Dr. Bruce Hensel
A new treatment for drug and alcohol addiction can reduce or eliminate the cravings and withdrawal symptoms with a tiny implant. As Dr. Bruce Hensel explains, it helped a former child TV star overcome his alcoholism and get his life back on track. Dr. Bruce Hensel reports for the NBC4 News at 5 on Monday, June 23, 2014.
Child star Jeremy Miller was an addict until he discovered a new implantable drug that promised to put an end to his alcohol addiction.
Miller, known for his role as Ben Seaver in the popular 1980s sitcom "Growing Pains," started drinking alcohol when he was 19 years old.
“It became an all day, everyday thing,” Miller said. “It was four or five drinks a day, but it kept on like that for 15 years.”
On the verge of losing his family, Miller knew he couldn’t live that way, so he turned to Start Fresh Recovery for help.
Start Fresh Recovery uses an implantable form of the drug Naltrexone to reduce and eliminate cravings for drugs or alcohol.
Although a pill form of the drug has been available for 20 years, it hasn’t been as effective.
“They think, ‘I don’t need this. I’m doing so well.’ And they will stop taking it,” said Dr. George Fallieras, medical director of Start Fresh Discovery.
But using an implantable form of the drug completely removes that variable of compliance.

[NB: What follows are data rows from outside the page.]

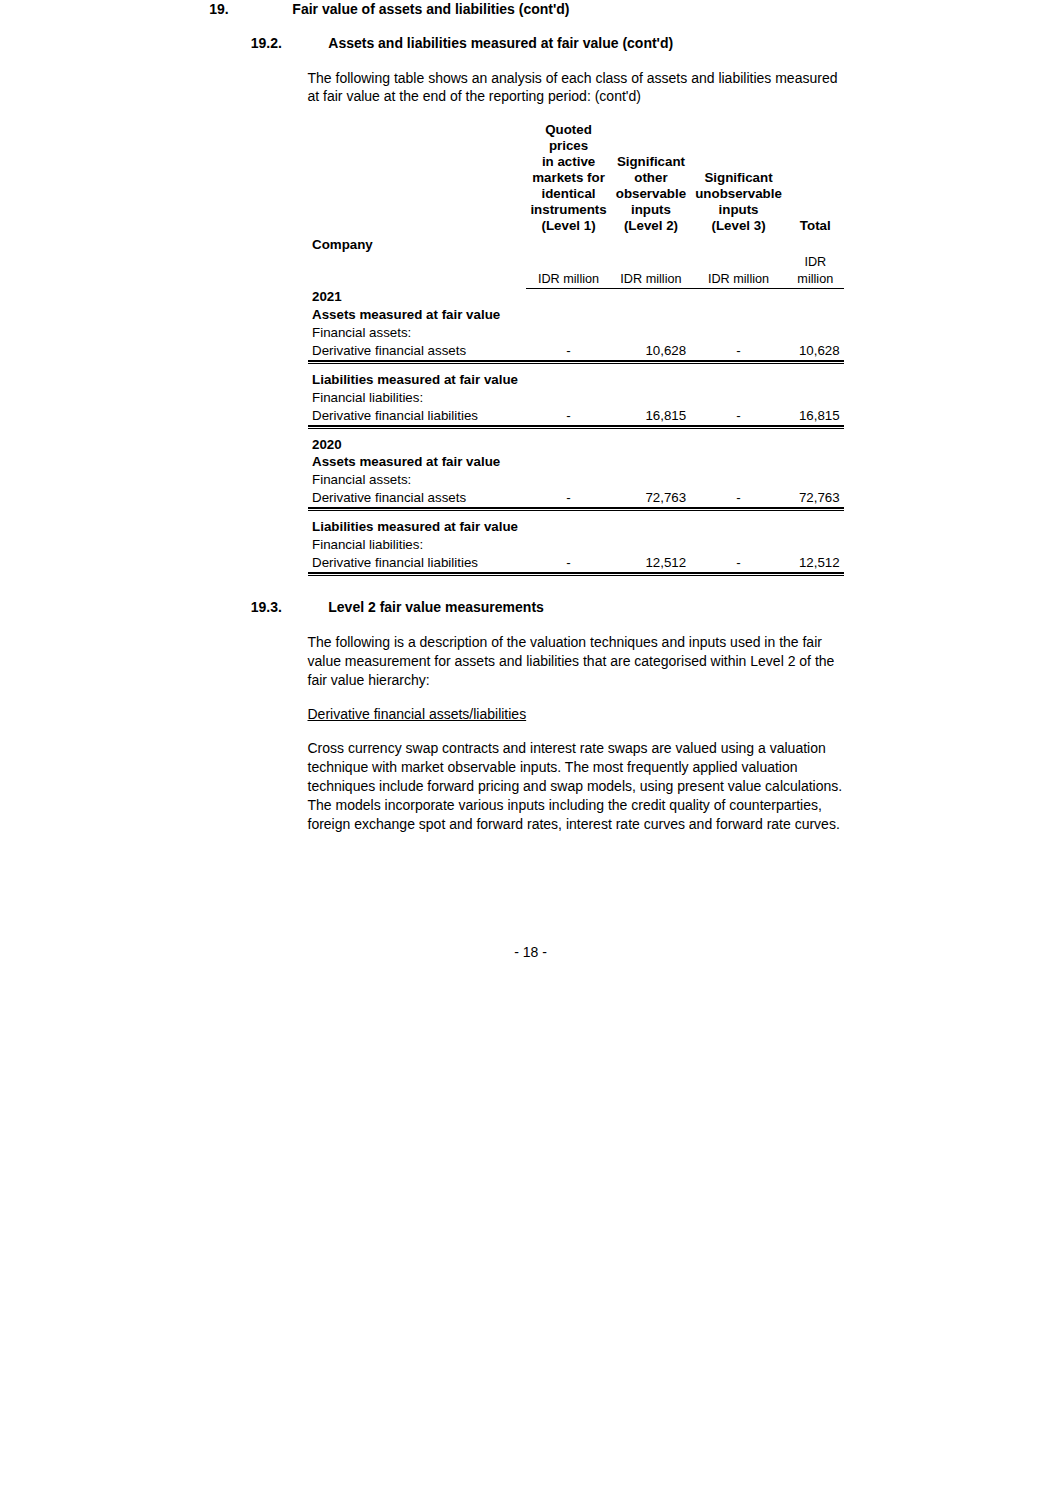19. Fair value of assets and liabilities (cont'd)
19.2. Assets and liabilities measured at fair value (cont'd)
The following table shows an analysis of each class of assets and liabilities measured at fair value at the end of the reporting period: (cont'd)
| | Quoted prices in active markets for identical instruments (Level 1) | Significant other observable inputs (Level 2) | Significant unobservable inputs (Level 3) | Total |
| --- | --- | --- | --- | --- |
| Company | | | | |
| | IDR million | IDR million | IDR million | IDR million |
| 2021 | | | | |
| Assets measured at fair value | | | | |
| Financial assets: | | | | |
| Derivative financial assets | - | 10,628 | - | 10,628 |
| Liabilities measured at fair value | | | | |
| Financial liabilities: | | | | |
| Derivative financial liabilities | - | 16,815 | - | 16,815 |
| 2020 | | | | |
| Assets measured at fair value | | | | |
| Financial assets: | | | | |
| Derivative financial assets | - | 72,763 | - | 72,763 |
| Liabilities measured at fair value | | | | |
| Financial liabilities: | | | | |
| Derivative financial liabilities | - | 12,512 | - | 12,512 |
19.3. Level 2 fair value measurements
The following is a description of the valuation techniques and inputs used in the fair value measurement for assets and liabilities that are categorised within Level 2 of the fair value hierarchy:
Derivative financial assets/liabilities
Cross currency swap contracts and interest rate swaps are valued using a valuation technique with market observable inputs. The most frequently applied valuation techniques include forward pricing and swap models, using present value calculations. The models incorporate various inputs including the credit quality of counterparties, foreign exchange spot and forward rates, interest rate curves and forward rate curves.
- 18 -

The procedure takes about 20 minutes, and once it’s implanted in the abdomen, it slowly dissolves and releases medication over a period of six to eight months.
The patient receives a very low, yet effective dose that helps eliminate the urge to drink or use drugs.
Addicts then have the opportunity to fully participate in their recovery program without experiencing any withdrawals.
“They are not ravaged by this craving,” Fallieras said.
Start Fresh Recovery helped Miller put an end to his addiction. He has been sober for two years now.
“That craving is not there and life is coming together,” Miller said. “Sobriety is an incredible feeling.”
Dr. Bruce’s advice: Although the medication helps, it’s only one part of the program. Patients still need to commit to counseling and changing their behavior to recover successfully.